This kind of waiting - well, I think I'd call it more a kind of staying - is one of the places in our lives where God invites us into a deeper experience of surrender. It's deceptive, perhaps, to attribute the verb to us, in this scenario. As if we could choose to do the waiting, or the staying. Because in fact, the true test of this kind of a season is that a) we are not in control, and b) we don't know how long it will last. It's a time for learning a lesson about agency, perhaps.
The only thing I know, in this kind of experience, is that this reality is what is true about today. Today, I am in this stinky floating zoo and everything I thought I knew about the world is gone. Today, I am setting up camp again: different place, same old view of sand and rocks. Or today, I am in my house with a partner and two dependents, and if I leave - which is unlikely - I'd better not go very far.
So what is our response, when we are in a place we wouldn't choose to be, when we don't know how long we have to stay there? This, truly, is the most important question. Not: why? Not: how long? But: how will I choose to engage in this reality, who will I choose to be?

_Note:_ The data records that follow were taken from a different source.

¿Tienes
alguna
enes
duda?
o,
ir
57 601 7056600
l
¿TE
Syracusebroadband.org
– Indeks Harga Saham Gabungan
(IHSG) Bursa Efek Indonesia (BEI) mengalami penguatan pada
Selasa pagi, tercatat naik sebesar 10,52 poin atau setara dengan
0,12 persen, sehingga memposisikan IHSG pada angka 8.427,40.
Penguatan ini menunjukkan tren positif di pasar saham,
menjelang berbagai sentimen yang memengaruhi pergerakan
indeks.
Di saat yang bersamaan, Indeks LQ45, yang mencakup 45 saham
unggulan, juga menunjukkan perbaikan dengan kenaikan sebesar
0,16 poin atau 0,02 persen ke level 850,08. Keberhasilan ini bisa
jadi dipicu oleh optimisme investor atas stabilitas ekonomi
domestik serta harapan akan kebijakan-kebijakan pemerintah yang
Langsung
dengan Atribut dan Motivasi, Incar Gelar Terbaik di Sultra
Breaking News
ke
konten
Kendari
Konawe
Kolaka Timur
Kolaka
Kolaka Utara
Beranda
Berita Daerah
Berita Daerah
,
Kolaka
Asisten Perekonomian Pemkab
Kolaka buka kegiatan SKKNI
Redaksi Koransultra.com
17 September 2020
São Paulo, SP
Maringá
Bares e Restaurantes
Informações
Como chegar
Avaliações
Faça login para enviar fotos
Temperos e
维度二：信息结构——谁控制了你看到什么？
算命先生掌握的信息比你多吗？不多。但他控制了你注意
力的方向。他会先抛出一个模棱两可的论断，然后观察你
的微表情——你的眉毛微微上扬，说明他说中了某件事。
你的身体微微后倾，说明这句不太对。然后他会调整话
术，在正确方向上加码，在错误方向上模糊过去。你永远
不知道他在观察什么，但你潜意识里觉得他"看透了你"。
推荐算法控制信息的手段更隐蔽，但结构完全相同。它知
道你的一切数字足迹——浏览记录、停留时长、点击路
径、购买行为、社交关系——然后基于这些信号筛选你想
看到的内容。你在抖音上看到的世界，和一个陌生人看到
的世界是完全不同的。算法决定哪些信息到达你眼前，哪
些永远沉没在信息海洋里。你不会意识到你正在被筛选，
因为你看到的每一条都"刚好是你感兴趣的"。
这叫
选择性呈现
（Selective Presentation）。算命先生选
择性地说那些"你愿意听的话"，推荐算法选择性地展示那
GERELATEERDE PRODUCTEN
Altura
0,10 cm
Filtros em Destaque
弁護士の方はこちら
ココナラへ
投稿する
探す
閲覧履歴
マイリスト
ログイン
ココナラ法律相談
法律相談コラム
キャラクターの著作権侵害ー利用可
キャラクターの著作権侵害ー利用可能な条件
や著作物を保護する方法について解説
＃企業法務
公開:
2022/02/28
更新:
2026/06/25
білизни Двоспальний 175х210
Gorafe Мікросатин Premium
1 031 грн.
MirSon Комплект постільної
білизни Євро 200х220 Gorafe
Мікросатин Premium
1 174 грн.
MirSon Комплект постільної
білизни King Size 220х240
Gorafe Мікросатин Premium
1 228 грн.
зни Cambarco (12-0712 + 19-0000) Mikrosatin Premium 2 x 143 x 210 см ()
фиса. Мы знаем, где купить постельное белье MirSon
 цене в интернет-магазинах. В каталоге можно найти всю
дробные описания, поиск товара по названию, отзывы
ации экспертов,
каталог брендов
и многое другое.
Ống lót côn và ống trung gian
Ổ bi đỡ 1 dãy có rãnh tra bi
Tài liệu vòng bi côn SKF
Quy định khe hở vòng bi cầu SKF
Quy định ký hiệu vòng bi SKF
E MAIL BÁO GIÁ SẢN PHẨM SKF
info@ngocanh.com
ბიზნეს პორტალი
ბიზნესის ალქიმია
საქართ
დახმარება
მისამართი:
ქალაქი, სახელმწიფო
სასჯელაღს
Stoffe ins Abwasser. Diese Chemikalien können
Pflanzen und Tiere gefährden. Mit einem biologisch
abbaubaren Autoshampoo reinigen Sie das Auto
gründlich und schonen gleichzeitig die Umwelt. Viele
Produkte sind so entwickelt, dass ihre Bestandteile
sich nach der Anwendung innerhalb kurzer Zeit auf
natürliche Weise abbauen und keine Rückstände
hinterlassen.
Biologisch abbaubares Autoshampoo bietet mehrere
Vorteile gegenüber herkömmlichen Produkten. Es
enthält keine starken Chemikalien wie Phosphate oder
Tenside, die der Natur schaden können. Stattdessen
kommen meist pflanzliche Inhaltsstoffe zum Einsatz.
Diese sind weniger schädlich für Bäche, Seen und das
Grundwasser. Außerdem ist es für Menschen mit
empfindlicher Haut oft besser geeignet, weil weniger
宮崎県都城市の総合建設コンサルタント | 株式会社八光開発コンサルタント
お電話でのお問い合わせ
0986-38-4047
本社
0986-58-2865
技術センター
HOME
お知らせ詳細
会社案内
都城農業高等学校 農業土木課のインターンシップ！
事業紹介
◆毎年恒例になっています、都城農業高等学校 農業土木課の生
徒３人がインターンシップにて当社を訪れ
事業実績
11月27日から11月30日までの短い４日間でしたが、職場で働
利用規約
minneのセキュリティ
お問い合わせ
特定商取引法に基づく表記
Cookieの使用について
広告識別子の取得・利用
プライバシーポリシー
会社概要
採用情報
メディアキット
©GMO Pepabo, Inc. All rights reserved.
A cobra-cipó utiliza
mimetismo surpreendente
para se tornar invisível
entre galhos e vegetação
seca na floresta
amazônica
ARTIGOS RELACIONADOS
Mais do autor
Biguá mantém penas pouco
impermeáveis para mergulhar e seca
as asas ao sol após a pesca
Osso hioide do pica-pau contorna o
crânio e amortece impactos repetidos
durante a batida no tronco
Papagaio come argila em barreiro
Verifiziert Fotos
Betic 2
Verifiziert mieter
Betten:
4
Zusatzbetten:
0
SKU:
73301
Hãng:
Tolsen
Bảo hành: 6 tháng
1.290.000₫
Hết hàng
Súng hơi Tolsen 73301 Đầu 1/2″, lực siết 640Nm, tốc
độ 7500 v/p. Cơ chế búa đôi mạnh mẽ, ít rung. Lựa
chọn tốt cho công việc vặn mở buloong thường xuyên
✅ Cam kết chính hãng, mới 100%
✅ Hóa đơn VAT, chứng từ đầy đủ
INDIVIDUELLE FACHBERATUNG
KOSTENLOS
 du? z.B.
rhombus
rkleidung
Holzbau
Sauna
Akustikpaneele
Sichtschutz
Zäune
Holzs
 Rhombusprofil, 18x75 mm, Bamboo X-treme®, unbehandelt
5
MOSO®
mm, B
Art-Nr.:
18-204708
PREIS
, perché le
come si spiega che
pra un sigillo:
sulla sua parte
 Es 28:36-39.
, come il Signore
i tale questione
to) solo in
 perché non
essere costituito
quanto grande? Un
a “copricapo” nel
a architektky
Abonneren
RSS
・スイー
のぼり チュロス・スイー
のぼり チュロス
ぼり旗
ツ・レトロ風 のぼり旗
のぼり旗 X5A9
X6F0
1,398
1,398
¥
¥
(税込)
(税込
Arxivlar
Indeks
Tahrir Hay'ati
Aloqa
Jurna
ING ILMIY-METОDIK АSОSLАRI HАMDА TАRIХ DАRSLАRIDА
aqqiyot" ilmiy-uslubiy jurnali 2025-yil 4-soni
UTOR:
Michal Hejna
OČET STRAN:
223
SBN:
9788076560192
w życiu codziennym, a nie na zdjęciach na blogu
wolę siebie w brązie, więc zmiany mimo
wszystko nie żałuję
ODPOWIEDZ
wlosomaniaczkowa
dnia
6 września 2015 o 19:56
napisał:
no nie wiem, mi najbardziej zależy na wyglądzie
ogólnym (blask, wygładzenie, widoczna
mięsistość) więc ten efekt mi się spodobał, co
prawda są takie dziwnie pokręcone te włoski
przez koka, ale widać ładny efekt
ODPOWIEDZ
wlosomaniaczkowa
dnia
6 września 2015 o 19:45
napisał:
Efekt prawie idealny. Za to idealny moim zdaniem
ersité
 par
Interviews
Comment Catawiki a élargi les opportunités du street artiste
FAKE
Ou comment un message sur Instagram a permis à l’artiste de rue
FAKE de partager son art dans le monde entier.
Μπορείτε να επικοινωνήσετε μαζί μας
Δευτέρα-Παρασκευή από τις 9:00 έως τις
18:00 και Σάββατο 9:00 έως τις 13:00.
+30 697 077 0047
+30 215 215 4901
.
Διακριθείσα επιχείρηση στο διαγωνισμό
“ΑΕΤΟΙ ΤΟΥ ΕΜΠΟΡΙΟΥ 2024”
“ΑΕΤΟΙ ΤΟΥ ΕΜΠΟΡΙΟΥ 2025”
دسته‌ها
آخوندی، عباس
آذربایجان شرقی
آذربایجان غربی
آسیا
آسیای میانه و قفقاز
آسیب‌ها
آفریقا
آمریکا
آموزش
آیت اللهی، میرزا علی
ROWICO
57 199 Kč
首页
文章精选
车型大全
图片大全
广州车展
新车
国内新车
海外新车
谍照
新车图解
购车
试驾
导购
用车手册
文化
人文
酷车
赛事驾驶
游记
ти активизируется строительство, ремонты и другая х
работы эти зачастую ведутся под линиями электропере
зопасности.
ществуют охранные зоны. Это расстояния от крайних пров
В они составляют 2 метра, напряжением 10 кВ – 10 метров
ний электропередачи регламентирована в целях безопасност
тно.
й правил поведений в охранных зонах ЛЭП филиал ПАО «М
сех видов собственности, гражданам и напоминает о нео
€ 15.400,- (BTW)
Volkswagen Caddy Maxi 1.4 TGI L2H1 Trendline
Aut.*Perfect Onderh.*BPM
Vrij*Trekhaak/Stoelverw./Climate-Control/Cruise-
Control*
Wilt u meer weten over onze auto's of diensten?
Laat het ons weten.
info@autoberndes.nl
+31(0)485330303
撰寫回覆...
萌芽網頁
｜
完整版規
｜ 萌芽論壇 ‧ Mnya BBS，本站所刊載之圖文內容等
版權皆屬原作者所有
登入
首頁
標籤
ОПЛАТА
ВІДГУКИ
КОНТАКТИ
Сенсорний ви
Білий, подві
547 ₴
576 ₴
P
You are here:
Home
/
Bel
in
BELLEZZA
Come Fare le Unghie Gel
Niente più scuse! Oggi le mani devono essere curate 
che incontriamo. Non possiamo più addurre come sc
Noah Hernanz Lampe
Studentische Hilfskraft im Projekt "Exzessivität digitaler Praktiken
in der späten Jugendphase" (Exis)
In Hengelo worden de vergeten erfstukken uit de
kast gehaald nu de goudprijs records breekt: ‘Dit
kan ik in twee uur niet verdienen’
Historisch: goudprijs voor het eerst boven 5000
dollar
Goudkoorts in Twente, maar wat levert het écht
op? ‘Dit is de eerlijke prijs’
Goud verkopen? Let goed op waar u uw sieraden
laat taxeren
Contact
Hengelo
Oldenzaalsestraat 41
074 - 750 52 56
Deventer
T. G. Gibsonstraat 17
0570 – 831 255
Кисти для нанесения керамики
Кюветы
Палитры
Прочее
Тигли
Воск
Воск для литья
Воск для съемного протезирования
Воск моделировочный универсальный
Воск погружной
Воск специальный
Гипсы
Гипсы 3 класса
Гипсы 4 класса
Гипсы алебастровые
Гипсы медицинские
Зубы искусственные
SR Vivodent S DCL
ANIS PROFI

I think again about Noah's family, and even more about the rabble of ex-slaves that was the embryo of a nation. A mixed bag, to be sure. A fair number of complainers among them, I imagine. A good amount of people looking for someone to blame. I reckon there'd be a good number of relational crises, a fair few people who got stuck in self-pity or a nostalgic hankering after what they used to have. I would think that fear and anxiety led to quite a bit of anger and regular murderous meltdowns, along with a number of attempted leadership coups as different people tried to wrest control from those God had appointed to lead.
And then I wonder about the people who quietly thought it worthwhile to keep their tent tidy. The ones who washed and mended their clothes. Who created systems to make things run more smoothly. Or found ways to maintain rhythms of life that were life-giving to themselves, their families and community. They were none the wiser how long they'd be in this un-chosen situation, and yet they adopted a posture that enabled them to engage, not as victims of circumstances but with this kind of personal agency.
I read a quote by Richard Rohr today, who said that faith's opposite number is not doubt, but control. Who am I when I face the limits of my own control? How do I walk in faith in that place?
Maybe it's a bit grandiose to compare this season of lockdown to 40 years of wandering in the desert, and maybe not. There would seem to be some parallels, at least. We don't know how long this restricted way of doing life will go on, but certainly it will be longer than any of us wish. It is a season that has already, and will continue to test us. To what extent are we willing to let go of what was, to release what might be, and to be in the truth of this day? And as we do that, what kind of people will we choose to be?
If there was any goodness that emerged from the wilderness, if there was anything with which to build a future based on promise and hope, it was in the people who were willing to surrender to the process of deep learning - and unlearning - offered by those years. The goodness found a place to grow in those who chose to live into who they hoped they'd eventually become, who God had told them they could be.